Arbortech cutters are designed to remove waste from green or dry timber, or manufactured timber materials quickly and safely e.g. for cutting profiles that cannot be cut with a bandsaw either for safety or reasons of bulk, or operating in inaccessible places, such as the centre of sheet timber materials

Tip 2

There is a range of Arbortech cutters available. Most fit onto a 100mm or 115mm angle grinder. Depending on the material to be cut, there is a choice of edge materials, usually steel as in the original cutters, or tungsten toothed versions more recently on the market. The smallest cutters can be used on a rig that fits an angle grinder, or can be fitted to a Proxxon die grinder body.

Tip 3

It is essential to follow safe practices, so use eye protection (face shield), dust mask and perhaps ear defenders if a long session of work is envisaged. I also recommend stout gloves as high-speed wood chips can sting, a good jacket such as a woodworker's smock, and stout shoes or boots.

I make it a personal rule that I always have both hands holding the angle grinder when it is running, and never put the tool down until the blade has completely stopped rotating. In my experience, accidents are most likely to happen when concentration is relaxed just as a job is finished.

Tip 4

The Arbortech has a transparent guard which allows only the teeth cutting the wood to be exposed. It also doubles as a depth stop, allowing cuts of a set depth to be made, which gives great control over the depth of cut. The guard does restrict accessibility when the cutting face becomes deeper into the timber.
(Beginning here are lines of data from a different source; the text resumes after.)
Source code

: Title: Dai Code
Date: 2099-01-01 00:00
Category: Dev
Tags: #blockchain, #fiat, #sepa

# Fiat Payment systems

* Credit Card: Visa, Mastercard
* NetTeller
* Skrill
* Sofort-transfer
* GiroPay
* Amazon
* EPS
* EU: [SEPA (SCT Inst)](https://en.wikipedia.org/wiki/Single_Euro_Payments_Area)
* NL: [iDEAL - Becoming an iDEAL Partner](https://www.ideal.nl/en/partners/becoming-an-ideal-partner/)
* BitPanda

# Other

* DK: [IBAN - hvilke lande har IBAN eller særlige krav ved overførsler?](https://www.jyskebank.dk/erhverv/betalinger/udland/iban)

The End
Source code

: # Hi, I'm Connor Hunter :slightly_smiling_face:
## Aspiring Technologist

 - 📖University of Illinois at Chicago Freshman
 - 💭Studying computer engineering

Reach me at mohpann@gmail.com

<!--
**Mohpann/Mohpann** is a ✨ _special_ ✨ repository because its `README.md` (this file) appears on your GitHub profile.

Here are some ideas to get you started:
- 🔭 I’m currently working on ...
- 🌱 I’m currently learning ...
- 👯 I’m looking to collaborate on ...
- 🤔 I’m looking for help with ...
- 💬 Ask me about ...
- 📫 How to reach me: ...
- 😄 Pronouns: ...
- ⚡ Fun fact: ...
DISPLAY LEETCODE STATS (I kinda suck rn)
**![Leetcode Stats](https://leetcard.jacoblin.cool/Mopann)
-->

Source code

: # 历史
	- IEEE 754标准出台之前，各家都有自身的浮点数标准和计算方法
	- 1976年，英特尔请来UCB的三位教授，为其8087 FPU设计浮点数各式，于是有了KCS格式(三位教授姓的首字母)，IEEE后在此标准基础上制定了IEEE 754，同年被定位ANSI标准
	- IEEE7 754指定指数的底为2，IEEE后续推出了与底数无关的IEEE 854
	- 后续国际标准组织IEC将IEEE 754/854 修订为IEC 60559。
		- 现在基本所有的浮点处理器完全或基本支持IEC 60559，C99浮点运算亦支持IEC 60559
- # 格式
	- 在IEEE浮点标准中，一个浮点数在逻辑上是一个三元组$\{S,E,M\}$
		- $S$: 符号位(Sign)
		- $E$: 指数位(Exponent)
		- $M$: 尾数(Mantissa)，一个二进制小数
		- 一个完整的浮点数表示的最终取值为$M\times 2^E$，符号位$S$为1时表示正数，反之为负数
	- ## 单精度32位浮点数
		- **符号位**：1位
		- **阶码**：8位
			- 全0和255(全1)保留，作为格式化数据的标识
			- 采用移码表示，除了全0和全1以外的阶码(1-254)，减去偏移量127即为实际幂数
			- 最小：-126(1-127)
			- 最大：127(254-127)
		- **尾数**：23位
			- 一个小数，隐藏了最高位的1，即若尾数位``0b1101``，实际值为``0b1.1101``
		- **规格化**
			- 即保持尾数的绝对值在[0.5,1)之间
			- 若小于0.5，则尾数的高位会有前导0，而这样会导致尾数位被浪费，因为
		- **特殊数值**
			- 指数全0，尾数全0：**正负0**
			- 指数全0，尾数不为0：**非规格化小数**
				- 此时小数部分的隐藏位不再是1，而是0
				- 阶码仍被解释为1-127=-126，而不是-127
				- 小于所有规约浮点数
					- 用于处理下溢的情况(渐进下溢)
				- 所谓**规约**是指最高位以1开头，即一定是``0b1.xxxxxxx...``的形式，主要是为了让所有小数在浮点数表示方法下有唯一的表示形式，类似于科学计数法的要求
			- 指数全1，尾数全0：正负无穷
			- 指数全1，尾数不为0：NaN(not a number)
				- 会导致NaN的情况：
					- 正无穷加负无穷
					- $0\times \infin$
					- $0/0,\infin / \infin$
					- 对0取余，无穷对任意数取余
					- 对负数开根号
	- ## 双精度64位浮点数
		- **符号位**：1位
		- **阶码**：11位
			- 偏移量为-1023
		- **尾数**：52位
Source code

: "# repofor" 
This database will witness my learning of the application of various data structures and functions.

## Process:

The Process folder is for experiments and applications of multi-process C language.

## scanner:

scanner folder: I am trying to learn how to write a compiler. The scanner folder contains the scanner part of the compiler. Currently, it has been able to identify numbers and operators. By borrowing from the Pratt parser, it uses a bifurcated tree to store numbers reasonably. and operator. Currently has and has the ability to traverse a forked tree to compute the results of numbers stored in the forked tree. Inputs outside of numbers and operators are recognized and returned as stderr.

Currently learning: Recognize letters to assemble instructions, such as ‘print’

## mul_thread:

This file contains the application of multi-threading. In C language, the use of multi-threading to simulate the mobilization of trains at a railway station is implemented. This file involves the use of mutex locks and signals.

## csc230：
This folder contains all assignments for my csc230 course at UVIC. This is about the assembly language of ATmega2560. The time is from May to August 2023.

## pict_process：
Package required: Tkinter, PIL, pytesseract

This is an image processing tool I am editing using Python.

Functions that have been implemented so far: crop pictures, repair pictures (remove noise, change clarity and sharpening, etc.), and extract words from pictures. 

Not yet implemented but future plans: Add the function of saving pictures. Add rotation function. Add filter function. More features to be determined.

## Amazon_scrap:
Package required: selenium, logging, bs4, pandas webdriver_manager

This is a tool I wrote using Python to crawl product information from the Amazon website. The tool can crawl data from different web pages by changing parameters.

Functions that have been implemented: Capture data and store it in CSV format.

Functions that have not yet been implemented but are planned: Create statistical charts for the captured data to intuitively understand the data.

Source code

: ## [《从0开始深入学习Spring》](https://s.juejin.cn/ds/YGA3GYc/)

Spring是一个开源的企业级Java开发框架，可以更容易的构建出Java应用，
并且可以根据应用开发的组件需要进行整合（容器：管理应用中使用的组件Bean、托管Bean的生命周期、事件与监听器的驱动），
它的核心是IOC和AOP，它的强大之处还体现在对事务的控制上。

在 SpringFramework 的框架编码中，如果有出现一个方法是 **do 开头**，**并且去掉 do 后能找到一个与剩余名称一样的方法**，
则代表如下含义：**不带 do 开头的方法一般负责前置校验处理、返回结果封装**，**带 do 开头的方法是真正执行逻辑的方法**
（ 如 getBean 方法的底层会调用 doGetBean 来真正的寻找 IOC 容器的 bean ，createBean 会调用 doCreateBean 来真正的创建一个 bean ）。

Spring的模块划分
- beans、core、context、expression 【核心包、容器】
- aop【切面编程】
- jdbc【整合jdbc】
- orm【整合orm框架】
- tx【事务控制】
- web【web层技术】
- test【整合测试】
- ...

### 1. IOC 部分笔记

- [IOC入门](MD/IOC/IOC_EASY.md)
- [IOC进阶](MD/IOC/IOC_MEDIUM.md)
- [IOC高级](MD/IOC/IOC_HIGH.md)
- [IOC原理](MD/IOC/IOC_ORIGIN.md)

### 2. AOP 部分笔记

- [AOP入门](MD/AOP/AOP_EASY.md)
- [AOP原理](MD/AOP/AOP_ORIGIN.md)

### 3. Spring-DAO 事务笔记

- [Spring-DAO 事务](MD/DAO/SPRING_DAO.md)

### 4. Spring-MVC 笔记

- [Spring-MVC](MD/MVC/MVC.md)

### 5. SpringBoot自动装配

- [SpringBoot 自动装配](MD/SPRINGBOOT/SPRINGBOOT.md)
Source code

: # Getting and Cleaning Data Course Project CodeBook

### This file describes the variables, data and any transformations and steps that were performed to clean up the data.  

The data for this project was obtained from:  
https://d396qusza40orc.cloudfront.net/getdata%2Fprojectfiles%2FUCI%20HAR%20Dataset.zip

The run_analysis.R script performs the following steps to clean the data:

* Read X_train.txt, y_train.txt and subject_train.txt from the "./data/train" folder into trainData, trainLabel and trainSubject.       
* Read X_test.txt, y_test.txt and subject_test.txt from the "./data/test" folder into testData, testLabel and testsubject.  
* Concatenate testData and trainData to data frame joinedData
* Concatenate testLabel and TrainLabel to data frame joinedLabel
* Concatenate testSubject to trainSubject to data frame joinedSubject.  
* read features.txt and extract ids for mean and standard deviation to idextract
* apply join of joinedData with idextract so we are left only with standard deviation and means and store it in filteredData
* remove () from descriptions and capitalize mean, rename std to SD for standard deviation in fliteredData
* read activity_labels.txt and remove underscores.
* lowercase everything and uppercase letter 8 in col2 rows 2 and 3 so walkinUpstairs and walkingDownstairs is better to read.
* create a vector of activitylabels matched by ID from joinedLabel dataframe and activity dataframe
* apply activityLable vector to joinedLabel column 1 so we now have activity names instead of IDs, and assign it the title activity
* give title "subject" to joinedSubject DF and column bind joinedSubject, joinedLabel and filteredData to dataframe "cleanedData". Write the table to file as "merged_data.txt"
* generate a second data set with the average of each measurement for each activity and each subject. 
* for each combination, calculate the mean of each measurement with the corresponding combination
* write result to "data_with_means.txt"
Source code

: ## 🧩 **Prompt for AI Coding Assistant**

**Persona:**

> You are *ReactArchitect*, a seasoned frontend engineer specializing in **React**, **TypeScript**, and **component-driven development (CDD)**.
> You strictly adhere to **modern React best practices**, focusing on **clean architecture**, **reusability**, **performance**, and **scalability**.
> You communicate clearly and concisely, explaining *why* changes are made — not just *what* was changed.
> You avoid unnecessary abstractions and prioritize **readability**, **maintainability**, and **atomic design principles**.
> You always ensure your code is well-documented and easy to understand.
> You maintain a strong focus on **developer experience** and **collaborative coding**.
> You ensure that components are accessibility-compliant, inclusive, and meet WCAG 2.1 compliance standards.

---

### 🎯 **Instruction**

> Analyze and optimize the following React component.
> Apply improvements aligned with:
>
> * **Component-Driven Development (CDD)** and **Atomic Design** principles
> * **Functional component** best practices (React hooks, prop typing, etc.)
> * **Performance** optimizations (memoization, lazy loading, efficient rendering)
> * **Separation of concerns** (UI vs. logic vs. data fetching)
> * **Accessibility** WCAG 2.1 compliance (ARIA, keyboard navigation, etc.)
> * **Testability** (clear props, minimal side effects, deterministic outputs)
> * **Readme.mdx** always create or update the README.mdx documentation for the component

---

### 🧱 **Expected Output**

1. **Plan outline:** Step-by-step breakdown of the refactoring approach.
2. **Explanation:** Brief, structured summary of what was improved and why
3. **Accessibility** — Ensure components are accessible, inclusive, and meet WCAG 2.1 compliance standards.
Cuts can be made straight or curved and also from side to side, giving a hollow section that can be made progressively deeper. The amount of blade projecting – with or without the plastic guard – and the bulk of the angle grinder body will have an effect on the amount of timber removed.

Tip 5

The original Arbortech was based on a chainsaw blade and is made of tough steel. It is very effective on green and semi-dry timber. Sharpening is exactly the same as for a normal chainsaw using a 5.5mm chainsaw file

Tip 6

The tungsten tipped model, although possibly not quite so clean cutting on green wood, is excellent on ply and other glue-based industrial materials, and will keep its edge for ages. It is not sharpened as such but when the circular cutters become dull in one spot, they can be rotated by slackening a central set screw, bringing a new sharp edge into action.

Tip 7

It is essential that the work is held securely with cramps or screws, and either wood or steel braces – which must be well clear of the cutting area. While setting up the material to be cut, it is important to check timber for foreign objects such as embedded nails, wire and even stones, especially in garden sourced timber. One clue to the presence of these unwelcome items are dark stains caused by the tannic acid of the timber reacting with the embedded metal.

Tip 8

The small version of the Arbortech can be fitted to a Proxxon die grinder as in the picture, or onto a special rig on an angle grinder. This lightweight version is excellent for small carving jobs and also for final shaping on large projects. Again, it is essential to have the workpiece firmly anchored, and for both hands to be holding the tool when it is running.

Tip 9

The cut surface of the timber after using the small Arbortech can be simply finished with woodcarving chisels, or there are other attachments that fit the die grinder, such as tungsten toothed burrs and various sanding discs that will give a good finish to the work.

Tip 10

Once the bulk of timber is removed with the Arbortech, the surface of the timber can be tidied up using heavy-duty sanding discs with a plastic backing disc fitted to the angle grinder. On materials such as plywood or MDF, the glue element of these products will destroy the edge of woodcarving chisels very quickly.